The greatest thing about Quu’asa, says Watts, is they let you vent, they tell you to get it out of you.
“COVID sucks because I haven’t been able to go to women’s group since COVID started,” she said.
After successfully completing treatment, Watts was granted guardianship of her granddaughter, who is now a bright, happy seven-year-old.
Watts has cared for many children in her large home over the years. One of the most challenging came earlier this year when another granddaughter desperately needed her help. Watts received a call from the hospital; her newborn granddaughter was born, addicted to heroin and needed a home.
She went to the hospital to meet her granddaughter. They baby’s head was flattened on one side.
“Because the baby was high on heroin all the time, she couldn’t move enough,” said Watts, adding that the doctors hope that her head will eventually become more round.
Even worse, the doctors didn’t know if the baby would survive withdrawals.
“She was sent to Nanaimo hospital in a special ward,” said Watts.
The baby is doing much better now and lights up when her older sister comes in to chat with her.
In hindsight, Watts says she appreciates the support Usma has given her and her family.
“Usma really works with me,” she said. “When you foster children in care, Usma gives you total support – recreation, Christmas bonus, counselling, day care, anything that the child needs, they will pay for it.”
If you get guardianship of a child, there is less support.
“It’s as though they are your own,” said Watts, adding that she has guardianship of one grandchild. “It’s a god’s blessing to make sure children are safe.”
Now sober nearly eight years, Watts is confident she will never go back to addiction. “I had some triggers – the loss of my mother and brother - but I am loving life now. What happened to me as a child, I never want that to happen to any other child,” said Watts. “I wouldn’t change my life for anyone, my grandchildren are the most important things in life.”
“The sound of their laughter, just to hear them, makes me happy,” she continued. “When they’re away the house is too quiet.”

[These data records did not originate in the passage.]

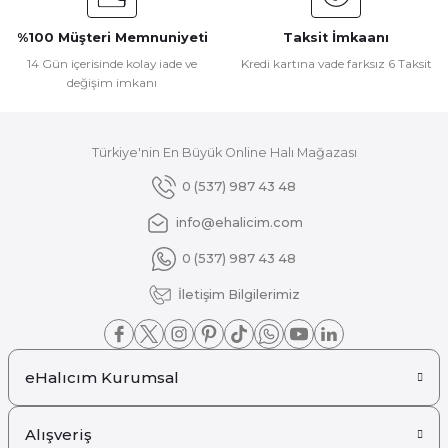
Ürün fiyatı diğer sitelerden daha pahalı.
%100 Müşteri Memnuniyeti
Taksit İmkaanı
Bu ürüne benzer farklı alternatifler olmalı.
14 Gün içerisinde kolay iade ve
Kredi kartına vade farksız 6 Taksit
değişim imkanı
Türkiye'nin En Büyük Online Halı Mağazası
Gönder
0 (537) 987 43 48
info@ehalicim.com
0 (537) 987 43 48
İletişim Bilgilerimiz
eHalıcım Kurumsal
Alışveriş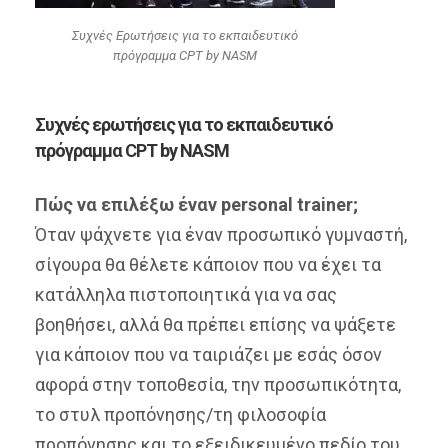
Συχνές Ερωτήσεις για το εκπαιδευτικό
πρόγραμμα CPT by NASM
Συχνές ερωτήσεις για το εκπαιδευτικό
πρόγραμμα CPT by NASM
Πώς να επιλέξω έναν personal trainer;
Όταν ψάχνετε για έναν προσωπικό γυμναστή,
σίγουρα θα θέλετε κάποιον που να έχει τα
κατάλληλα πιστοποιητικά για να σας
βοηθήσει, αλλά θα πρέπει επίσης να ψάξετε
για κάποιον που να ταιριάζει με εσάς όσον
αφορά στην τοποθεσία, την προσωπικότητα,
το στυλ προπόνησης/τη φιλοσοφία
προπόνησης και το εξειδικευμένο πεδίο του.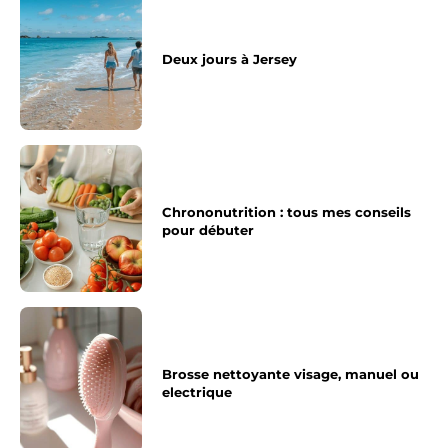
Deux jours à Jersey
Chrononutrition : tous mes conseils
pour débuter
Brosse nettoyante visage, manuel ou
electrique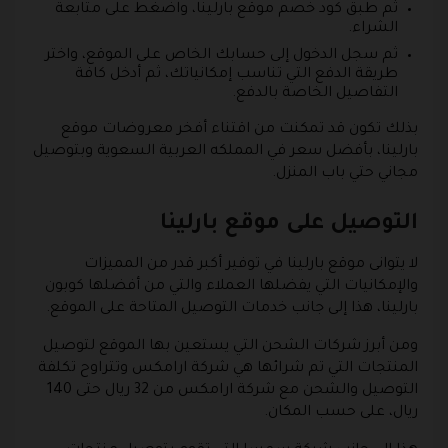
ثم طبق كود خصم موقع بارلينا، واضغط على متابعة
الشراء.
ثم سجل الدخول إلى حسابك الخاص على الموقع، واختر
طريقة الدفع التي تناسب إمكانياتك، ثم أدخل كافة
التفاصيل الخاصة بالدفع.
بذلك تكون قد تمكنت من اقتناء أفخر معروضات موقع
بارلينا، بأفضل سعر في المملكه العربية السعوية وبتوصيل
مجاني حتي باب المنزل.
التوصيل على موقع بارلينا
لا يتوانى موقع بارلينا في توفير أكبر قدر من المميزات
والإمكانيات التي يفضلها العملاء والتي من أفضلها كوبون
بارلينا، هذا إلى جانب خدمات التوصيل المتاحة على الموقع.
ومن أبرز شركات الشحن التي يستعين بها الموقع لتوصيل
المنتجات التي تم شرائها هي شركة ارامكس وتتراوح تكلفة
التوصيل والشحن مع شركة ارامكس من 32 ريال حتى 140
ريال، على حسب المكان.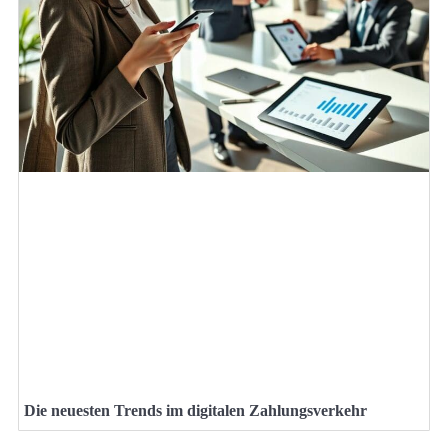
Die neuesten Trends im digitalen Zahlungsverkehr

When the children are out, Watts will go with a friend to check up on the street people. She will hand out Naloxone kits, jackets, food, whatever she has to offer.

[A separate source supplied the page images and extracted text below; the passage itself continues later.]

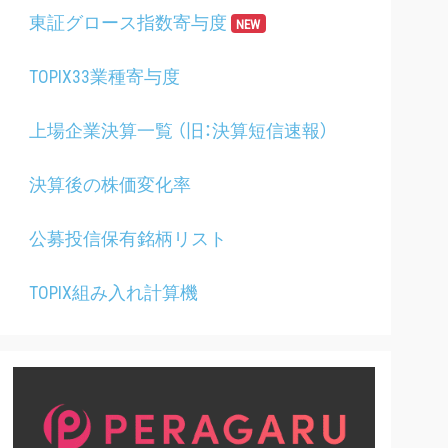
東証グロース指数寄与度
NEW
TOPIX33業種寄与度
上場企業決算一覧 （旧：決算短信速報）
決算後の株価変化率
公募投信保有銘柄リスト
TOPIX組み入れ計算機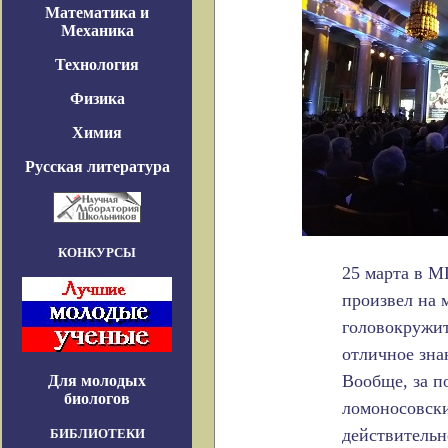
Математика и
Механика
Технология
Физика
Химия
Русская литература
КОНКУРСЫ
25 марта в М
произвел на 
головокружит
отличное зна
Вообще, за п
Для молодых
биологов
ломоносовски
действительн
БИБЛИОТЕКИ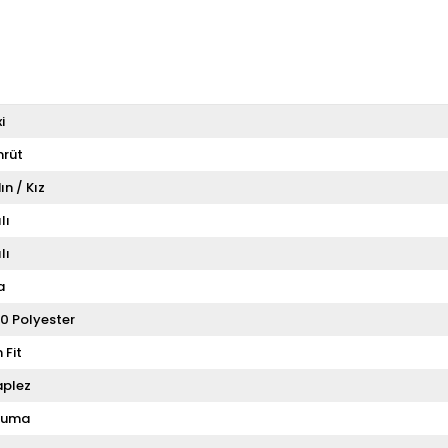
i
rüt
ın / Kız
lı
lı
a
0 Polyester
 Fit
aplez
kuma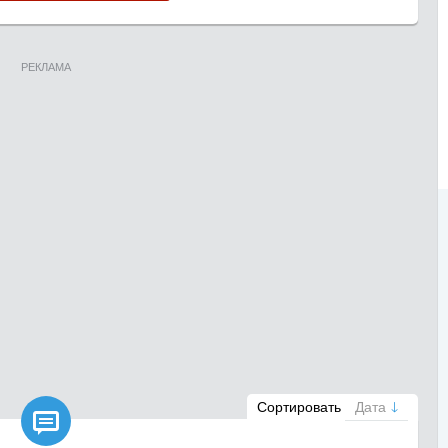
РЕКЛАМА

Сортировать
Дата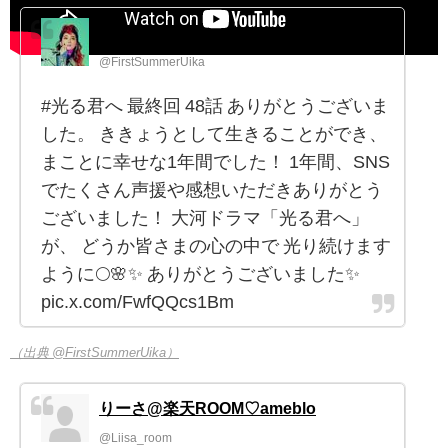
ファーストサマーウイカ
@FirstSummerUika
#光る君へ 最終回 48話 ありがとうございま
した。 ききょうとして生きることができ、
まことに幸せな1年間でした！ 1年間、SNS
でたくさん声援や感想いただきありがとう
ございました！ 大河ドラマ「光る君へ」
が、 どうか皆さまの心の中で 光り続けます
ように🌕🌸✨ ありがとうございました✨
pic.x.com/FwfQQcs1Bm
（出典 @FirstSummerUika）
りーさ@楽天ROOM♡ameblo
@Liisa_room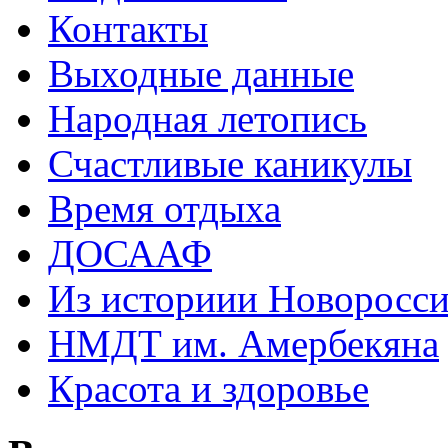
Контакты
Выходные данные
Народная летопись
Счастливые каникулы
Время отдыха
ДОСААФ
Из историии Новоросси
НМДТ им. Амербекяна
Красота и здоровье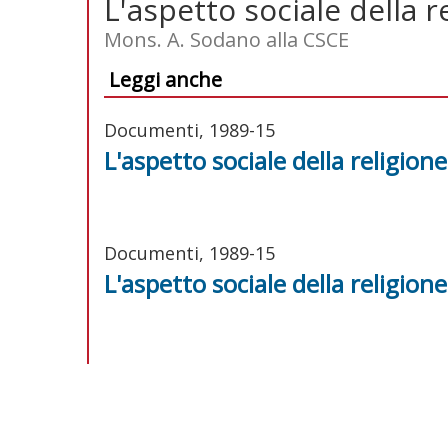
L'aspetto sociale della r
Mons. A. Sodano alla CSCE
Leggi anche
Documenti, 1989-15
L'aspetto sociale della religione
Documenti, 1989-15
L'aspetto sociale della religione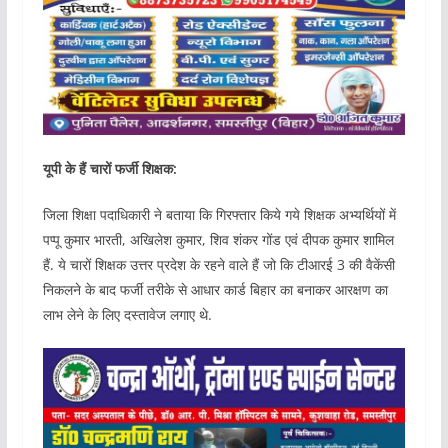
यूपी के हैं चारों फर्जी शिक्षक:
जिला शिक्षा पदाधिकारी ने बताया कि गिरफ्तार किये गये शिक्षक अभ्यर्थियों में
पप्पू कुमार भारती, अखिलेश कुमार, शिव शंकर गोंड एवं दीपक कुमार शामिल
हैं. ये चारों शिक्षक उत्तर प्रदेश के रहने वाले हैं जो कि टीआरई 3 की वैकेंसी
निकलने के बाद फर्जी तरीके से आधार कार्ड बिहार का बनाकर आरक्षण का
लाभ लेने के लिए दस्तावेज लगाए थे.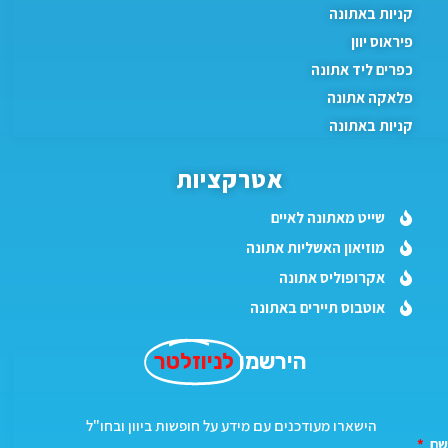
קניות באתונה
פיראוס יוון
כפרים ליד אתונה
פלאקה אתונה
קניות באתונה
אטרקציות
שייט מאתונה לאיים
מוזיאון האשליות אתונה
אקרופוליס אתונה
אוטבוס תיירים באתונה
הירשמו
לניוזלטר
הישארו מעודכנים עם מידע על חופשות ביוון ובחו"ל
שם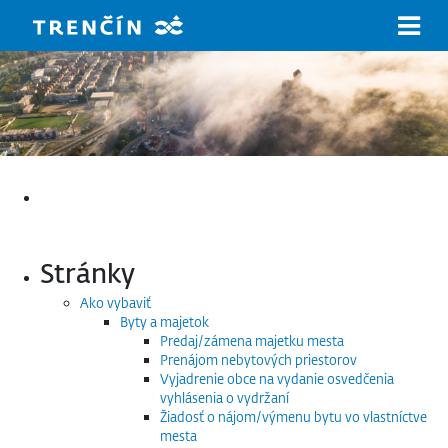
Prejsť na hlavný obsah
Hľadať:
Stránky
Ako vybaviť
Byty a majetok
Predaj/zámena majetku mesta
Prenájom nebytových priestorov
Vyjadrenie obce na vydanie osvedčenia
vyhlásenia o vydržaní
Žiadosť o nájom/výmenu bytu vo vlastníctve
mesta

She tearfully recalled an encounter with a child hanging out at the Safe Injection Site.
“The other night, there was this girl, she looked 12, standing under the eaves at the SIS, it was raining hard,” said Watts. “We asked her if she was okay and she kept saying she was okay.”
Watts said they gave the girl a blue jacket. A day later they learned that the girl sold it to a drug dealer.
While things like this make her cry, she vows she will continue to care for children.
“I will do this ‘til the day I die,” she said.